Astronaut Michael Hopkins and the Eucharist
Commander Michael S. Hopkins and the crew of the “Reliance” spacecraft are expected to dock at the ISS at 11 pm EST on Monday, and remain there for six months. This mission, however, is not the first time Hopkins has made history.
On Hopkins’s first space mission in 2013, he did something no astronaut has done before. He brought along some very precious cargo — a small container or “pyx” containing consecrated Communion wafers.
The Missouri native was a member of a the Expedition 37/38 crew that journeyed to the ISS aboard a Russian Soyuz spacecraft. He was also a recent convert to the Catholic Church. Shortly after being chosen to go on the mission, Hopkins, whose wife and children practiced the Catholic faith, had decided to become a Catholic.
In an interview with the National Catholic Register, Hopkins told Kathleen Naab that after he was confirmed as a Catholic, he contemplated his upcoming six-month long mission and felt that something would be missing.

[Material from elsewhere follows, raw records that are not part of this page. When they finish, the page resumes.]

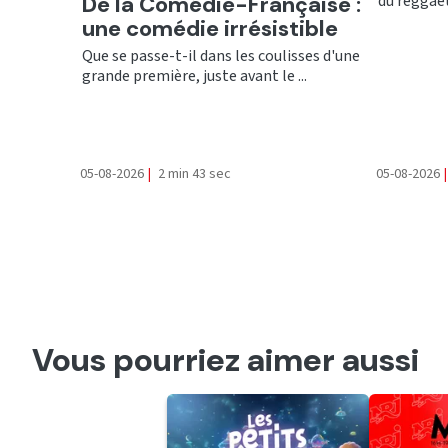
Ecouter
De la Comédie-Française :
du reggaet
une comédie irrésistible
Que se passe-t-il dans les coulisses d'une
grande première, juste avant le ...
05-08-2026
|
2 min 43 sec
05-08-2026
|
Vous pourriez aimer aussi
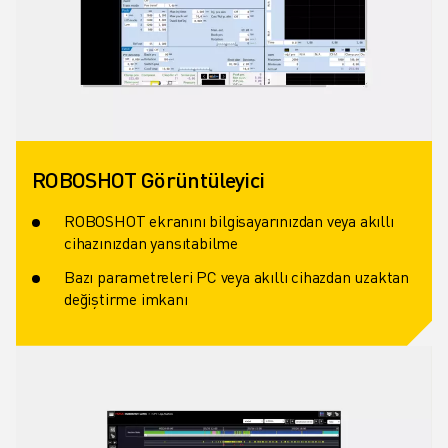
ROBOSHOT Görüntüleyici
ROBOSHOT ekranını bilgisayarınızdan veya akıllı
cihazınızdan yansıtabilme
Bazı parametreleri PC veya akıllı cihazdan uzaktan
değiştirme imkanı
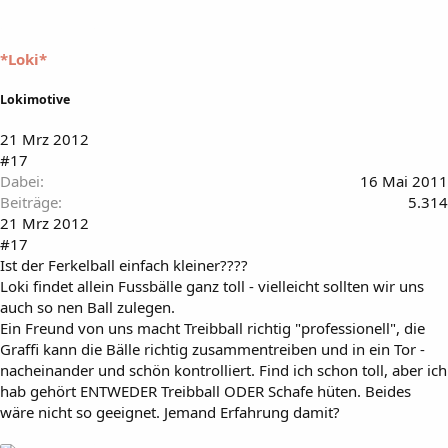
*Loki*
Lokimotive
21 Mrz 2012
#17
Dabei
16 Mai 2011
Beiträge
5.314
21 Mrz 2012
#17
Ist der Ferkelball einfach kleiner????
Loki findet allein Fussbälle ganz toll - vielleicht sollten wir uns
auch so nen Ball zulegen.
Ein Freund von uns macht Treibball richtig "professionell", die
Graffi kann die Bälle richtig zusammentreiben und in ein Tor -
nacheinander und schön kontrolliert. Find ich schon toll, aber ich
hab gehört ENTWEDER Treibball ODER Schafe hüten. Beides
wäre nicht so geeignet. Jemand Erfahrung damit?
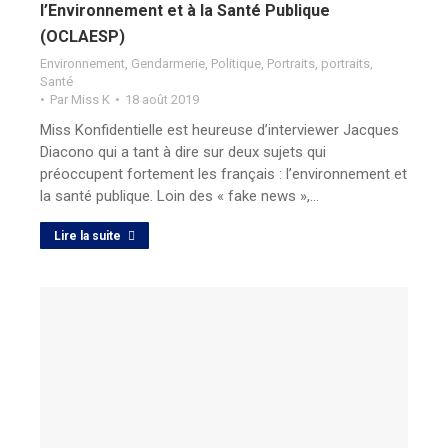
l’Environnement et à la Santé Publique
(OCLAESP)
Environnement
,
Gendarmerie
,
Politique
,
Portraits
,
portraits
,
Santé
Par
Miss K
18 août 2019
Miss Konfidentielle est heureuse d’interviewer Jacques
Diacono qui a tant à dire sur deux sujets qui
préoccupent fortement les français : l’environnement et
la santé publique. Loin des « fake news »,…
Lire la suite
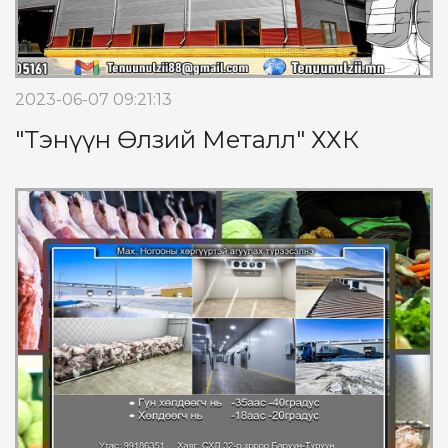
2023-06-07 09:21:13
"Тэнүүн Өлзий Металл" ХХК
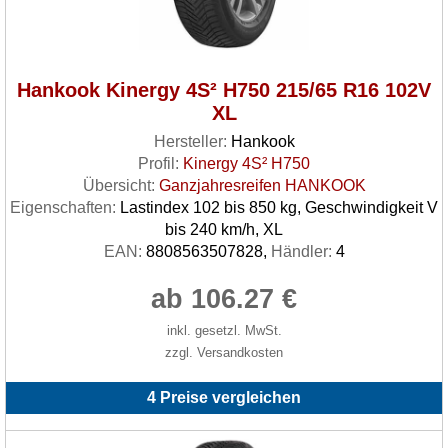
Hankook Kinergy 4S² H750 215/65 R16 102V
XL
Hersteller:
Hankook
Profil:
Kinergy 4S² H750
Übersicht:
Ganzjahresreifen HANKOOK
Eigenschaften:
Lastindex 102 bis 850 kg, Geschwindigkeit V
bis 240 km/h, XL
EAN:
8808563507828,
Händler:
4
ab 106.27 €
inkl. gesetzl. MwSt.
zzgl. Versandkosten
4 Preise vergleichen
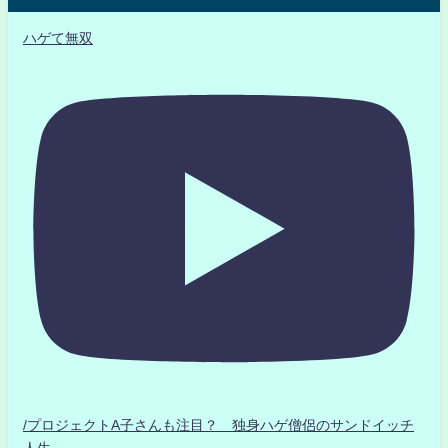
ハゲて無双
/プロジェクトA子さんも注目？ 独身ハゲ僧侶のサンドイッチ
人生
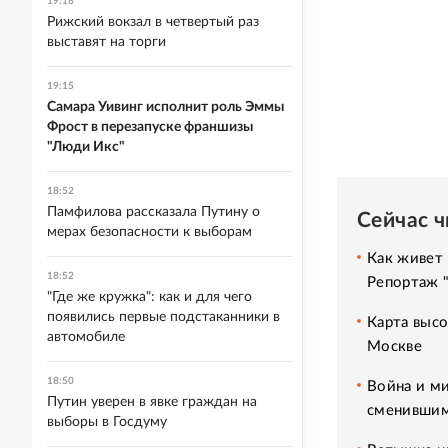
19:18
Рижский вокзал в четвертый раз
выставят на торги
19:15
Самара Уивинг исполнит роль Эммы
Фрост в перезапуске франшизы
"Люди Икс"
18:52
Памфилова рассказала Путину о
Сейчас 
мерах безопасности к выборам
Как живет 
18:52
Репортаж 
"Где же кружка": как и для чего
появились первые подстаканники в
Карта высо
автомобиле
Москве
18:50
Война и ми
Путин уверен в явке граждан на
сменившим
выборы в Госдуму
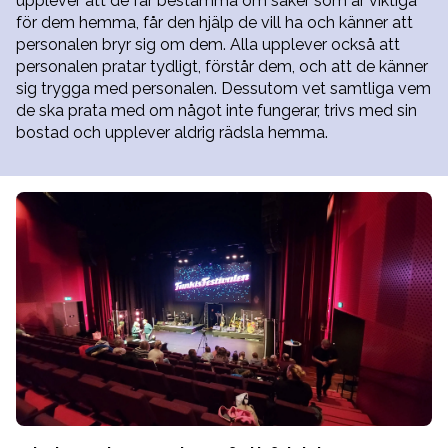
upplever att de får bestämma om saker som är viktiga
för dem hemma, får den hjälp de vill ha och känner att
personalen bryr sig om dem. Alla upplever också att
personalen pratar tydligt, förstår dem, och att de känner
sig trygga med personalen. Dessutom vet samtliga vem
de ska prata med om något inte fungerar, trivs med sin
bostad och upplever aldrig rädsla hemma.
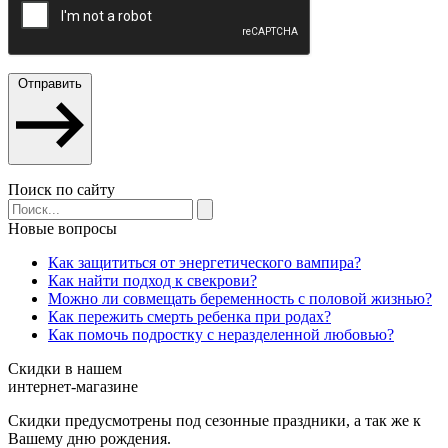
Отправить
Поиск по сайту
Новые вопросы
Как защититься от энергетического вампира?
Как найти подход к свекрови?
Можно ли совмещать беременность с половой жизнью?
Как пережить смерть ребенка при родах?
Как помочь подростку с неразделенной любовью?
Скидки в нашем
интернет-магазине
Скидки предусмотрены под сезонные праздники, а так же к
Вашему дню рождения.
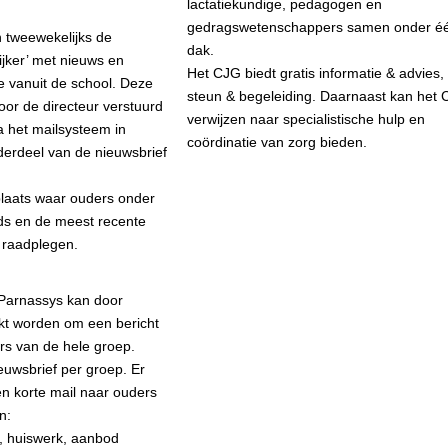
lactatiekundige, pedagogen en
gedragswetenschappers samen onder é
 tweewekelijks de
dak.
ijker’ met nieuws en
Het CJG biedt gratis informatie & advies,
e vanuit de school. Deze
steun & begeleiding. Daarnaast kan het
oor de directeur verstuurd
verwijzen naar specialistische hulp en
a het mailsysteem in
coördinatie van zorg bieden.
derdeel van de nieuwsbrief
plaats waar ouders onder
ds en de meest recente
 raadplegen.
 Parnassys kan door
kt worden om een bericht
rs van de hele groep.
euwsbrief per groep. Er
n korte mail naar ouders
n:
, huiswerk, aanbod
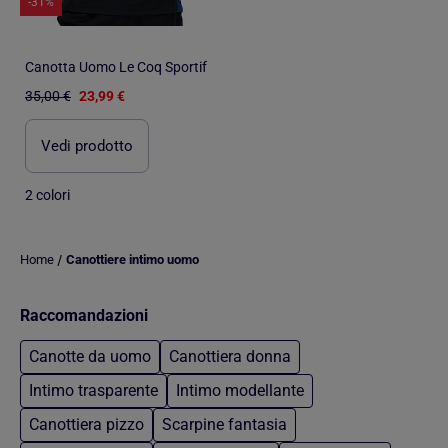
-31%
Canotta Uomo Le Coq Sportif
35,00 €
23,99 €
Vedi prodotto
2 colori
/
Home
Canottiere intimo uomo
Raccomandazioni
Canotte da uomo
Canottiera donna
Intimo trasparente
Intimo modellante
Canottiera pizzo
Scarpine fantasia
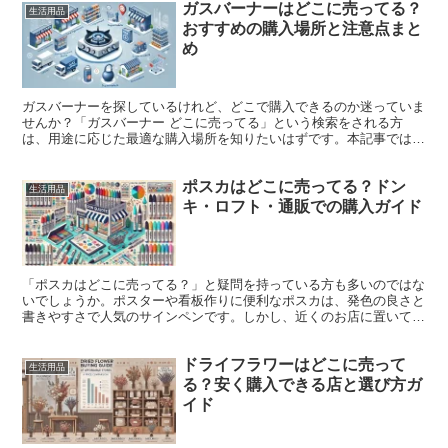
ガスバーナーはどこに売ってる？
生活用品
おすすめの購入場所と注意点まと
め
ガスバーナーを探しているけれど、どこで購入できるのか迷っていま
せんか？「ガスバーナー どこに売ってる」という検索をされる方
は、用途に応じた最適な購入場所を知りたいはずです。本記事では、
ホームセンターやニトリ、さらにはコンビニやドンキ、スーパ...
ポスカはどこに売ってる？ドン
生活用品
キ・ロフト・通販での購入ガイド
「ポスカはどこに売ってる？」と疑問を持っている方も多いのではな
いでしょうか。ポスターや看板作りに便利なポスカは、発色の良さと
書きやすさで人気のサインペンです。しかし、近くのお店に置いてい
ない場合、どこで購入できるのか困ってしまいますよね。 ...
ドライフラワーはどこに売って
生活用品
る？安く購入できる店と選び方ガ
イド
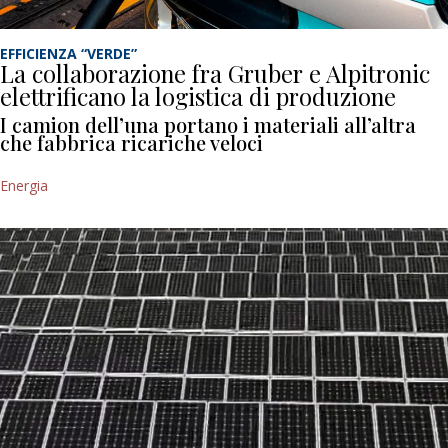
EFFICIENZA “VERDE”
La collaborazione fra Gruber e Alpitronic
elettrificano la logistica di produzione
I camion dell’una portano i materiali all’altra
che fabbrica ricariche veloci
Energia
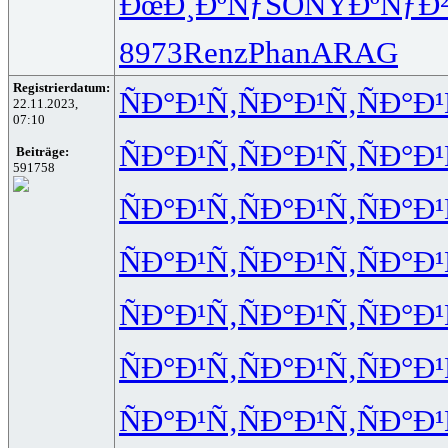
ÐœÐ¸ÐºÑƒ
SONY
ÐºÑƒÐ²
8973
Renz
Phan
ARAG
Registrierdatum:
ÑÐ°Ð¹Ñ‚
ÑÐ°Ð¹Ñ‚
ÑÐ°Ð¹
22.11.2023,
07:10
ÑÐ°Ð¹Ñ‚
ÑÐ°Ð¹Ñ‚
ÑÐ°Ð¹
Beiträge:
591758
ÑÐ°Ð¹Ñ‚
ÑÐ°Ð¹Ñ‚
ÑÐ°Ð¹
ÑÐ°Ð¹Ñ‚
ÑÐ°Ð¹Ñ‚
ÑÐ°Ð¹
ÑÐ°Ð¹Ñ‚
ÑÐ°Ð¹Ñ‚
ÑÐ°Ð¹
ÑÐ°Ð¹Ñ‚
ÑÐ°Ð¹Ñ‚
ÑÐ°Ð¹
ÑÐ°Ð¹Ñ‚
ÑÐ°Ð¹Ñ‚
ÑÐ°Ð¹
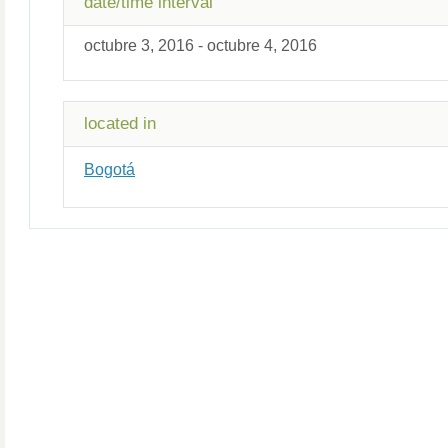
date/time interval
octubre 3, 2016 - octubre 4, 2016
located in
Bogotá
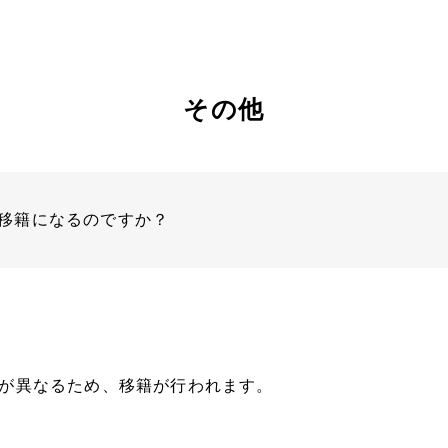
その他
移籍になるのですか？
が異なるため、移籍が行われます。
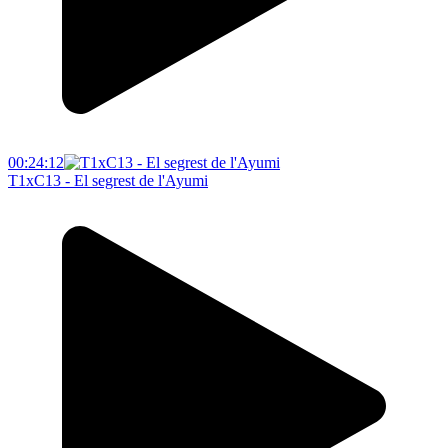
00:24:12
T1xC13 - El segrest de l'Ayumi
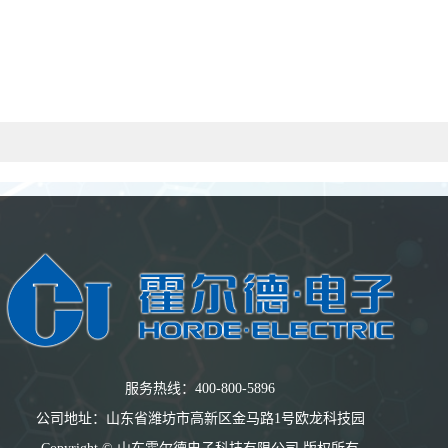
服务热线：400-800-5896
公司地址：山东省潍坊市高新区金马路1号欧龙科技园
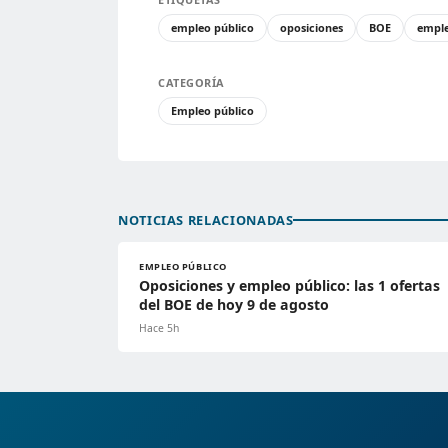
empleo público
oposiciones
BOE
empl
CATEGORÍA
Empleo público
NOTICIAS RELACIONADAS
EMPLEO PÚBLICO
Oposiciones y empleo público: las 1 ofertas
del BOE de hoy 9 de agosto
Hace 5h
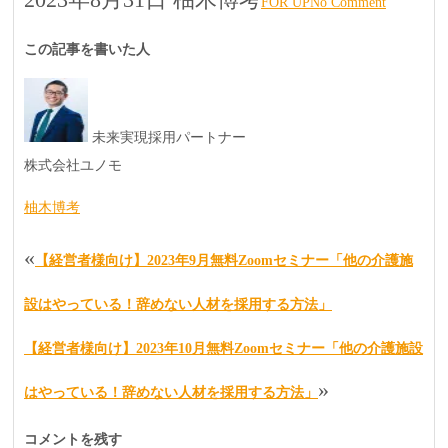
FOR UP
No Comment
この記事を書いた人
未来実現採用パートナー
株式会社ユノモ
柚木博考
«
【経営者様向け】2023年9月無料Zoomセミナー「他の介護施
設はやっている！辞めない人材を採用する方法」
【経営者様向け】2023年10月無料Zoomセミナー「他の介護施設
»
はやっている！辞めない人材を採用する方法」
コメントを残す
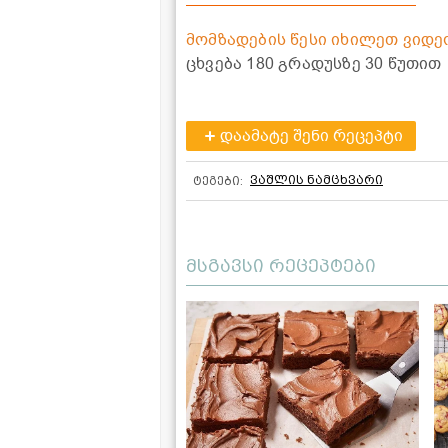
მომზადების წესი იხილეთ ვიდე
ცხვება 180 გრადუსზე 30 წუთით
დაამატე შენი რეცეპტი
ვაშლის ნამცხვარი
ტეგები:
მსგავსი რეცეპტები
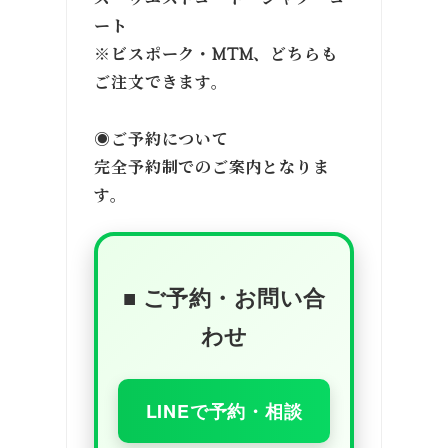
ズ・ウエストコート・シャツ・コ
ート
※ビスポーク・MTM、どちらも
ご注文できます。
◉ご予約について
完全予約制でのご案内となりま
す。
■ ご予約・お問い合
わせ
LINEで予約・相談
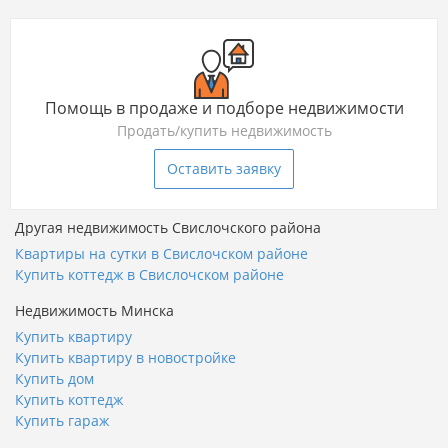
Помощь в продаже и подборе недвижимости
Продать/купить недвижимость
Оставить заявку
Другая недвижимость Свислочского района
Квартиры на сутки в Свислочском районе
Купить коттедж в Свислочском районе
Недвижимость Минска
Купить квартиру
Купить квартиру в новостройке
Купить дом
Купить коттедж
Купить гараж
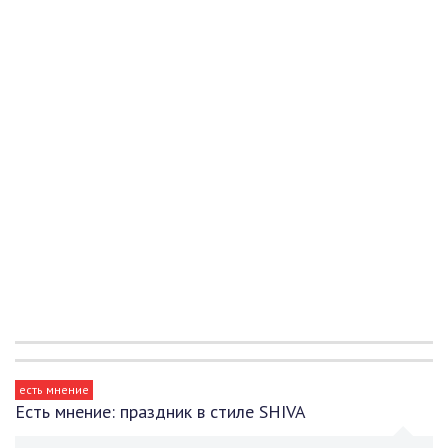
есть мнение
Есть мнение: праздник в стиле SHIVA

He regretted that he would have to miss out on what the Catholic Catechism calls the “source and summit of the Christian life,” the Holy Eucharist.
“I started asking the question, ‘Is there any chance I can take the Eucharist up with me into space?’ which isn’t something that, you know, is normally done, since you don’t self-administer Communion,” he told Naab.
With the help of his parish priest and deacon, Hopkins secured permission to take the Eucharist into space.
“So they really did a lot of the leg work to make it happen, and I was able to take a small pyx up with me that had six wafers divided into four each, so I had 24 opportunities to receive Communion on orbit,” he said.
Receiving Communion in space
After getting permission from the Russian space agency to bring the pyx onboard, Hopkins, had cleared all possible logistical hurdles, and was able to receive Communion at important moments on the mission.
“All these doors opened up, and I was able to take the Eucharist up — and I was able to have Communion, basically, every week.
“There were a couple of times when I received Communion on, I’ll say, special occasions: I did two spacewalks; so on the morning of both of those days, when I went out for the spacewalk, I had Communion. It was really helpful for me to know that Jesus was with me when I went out the hatch into the vacuum of space.
“And then I received my last Communion on my last day on orbit in the ‘Cupola,’ which is this large window that looks down at the Earth, and that was a very special moment before I came home,” he told Naab.
A monstrance encircling planet Earth
While we have not yet confirmed whether Hopkins was able to bring the Eucharist with him on this mission, we suspect that it was his intention was to do so.
If he did, in fact, bring the Eucharist on board the “Reliance,” the spacecraft will be, in the words of one religious sister who has regularly corresponded with him since his last mission, “a monstrance flying around up there – encircling planet earth!!”
Once the capsule docks at the ISS for its six-month stay, Aleteia hopes to interview Commander Hopkins to relate our inquiries about his “most precious” cargo.